Which lines of the records contain the string "supprimer", matching case exactly? Copy each of them out in full.

# Stored data entries
★ ★ ★ ★
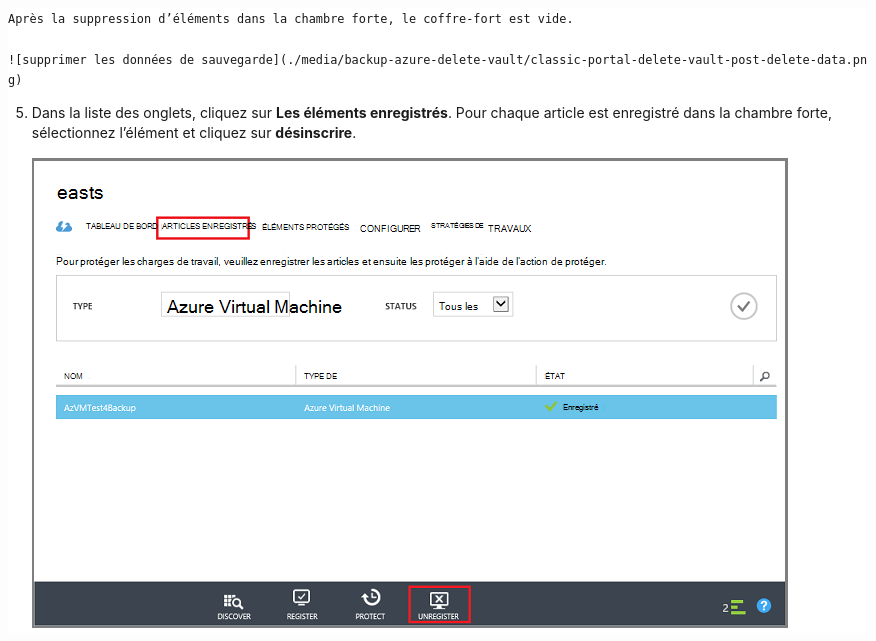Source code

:     Après la suppression d’éléments dans la chambre forte, le coffre-fort est vide.

    ![supprimer les données de sauvegarde](./media/backup-azure-delete-vault/classic-portal-delete-vault-post-delete-data.png)

5. Dans la liste des onglets, cliquez sur **Les éléments enregistrés**. Pour chaque article est enregistré dans la chambre forte, sélectionnez l’élément et cliquez sur **désinscrire**.

    ![supprimer les données de sauvegarde](./media/backup-azure-delete-vault/classic-portal-unregister.png)
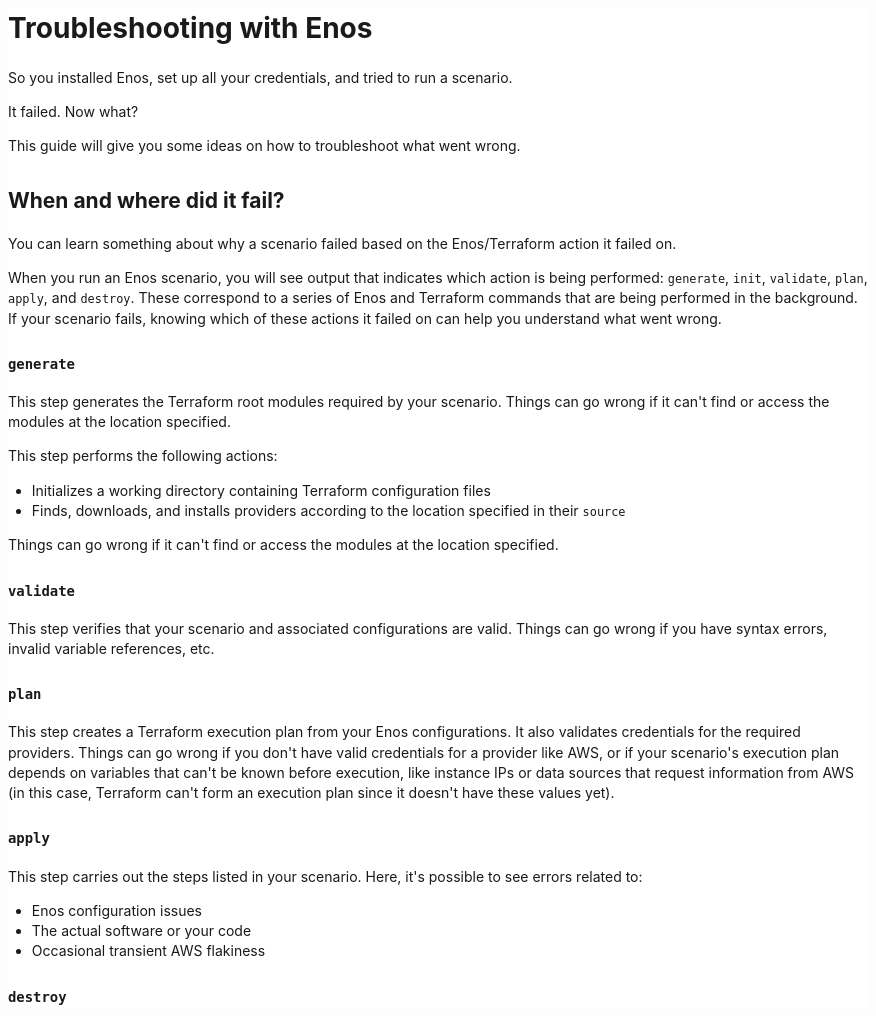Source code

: # Troubleshooting with Enos

So you installed Enos, set up all your credentials, and tried to run a scenario.

It failed. Now what?

This guide will give you some ideas on how to troubleshoot what went wrong.

## When and where did it fail?

You can learn something about why a scenario failed based on the Enos/Terraform action it failed on.

When you run an Enos scenario, you will see output that indicates which action is being performed: `generate`, `init`, `validate`, `plan`, `apply`, and `destroy`. These correspond to a series of Enos and Terraform commands that are being performed in the background. If your scenario fails, knowing which of these actions it failed on can help you understand what went wrong.

### `generate`

This step generates the Terraform root modules required by your scenario. Things can go wrong if it can't find or access the modules at the location specified.

This step performs the following actions:

* Initializes a working directory containing Terraform configuration files
* Finds, downloads, and installs providers according to the location specified in their `source`

Things can go wrong if it can't find or access the modules at the location specified.

### `validate`

This step verifies that your scenario and associated configurations are valid. Things can go wrong if you have syntax errors, invalid variable references, etc.

### `plan`

This step creates a Terraform execution plan from your Enos configurations. It also validates credentials for the required providers. Things can go wrong if you don't have valid credentials for a provider like AWS, or if your scenario's execution plan depends on variables that can't be known before execution, like instance IPs or data sources that request information from AWS (in this case, Terraform can't form an execution plan since it doesn't have these values yet).

### `apply`

This step carries out the steps listed in your scenario. Here, it's possible to see errors related to:

* Enos configuration issues
* The actual software or your code
* Occasional transient AWS flakiness

### `destroy`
★ ★ ★ ★
# Exercise result
    ![supprimer les données de sauvegarde](./media/backup-azure-delete-vault/classic-portal-delete-vault-post-delete-data.png)
    ![supprimer les données de sauvegarde](./media/backup-azure-delete-vault/classic-portal-unregister.png)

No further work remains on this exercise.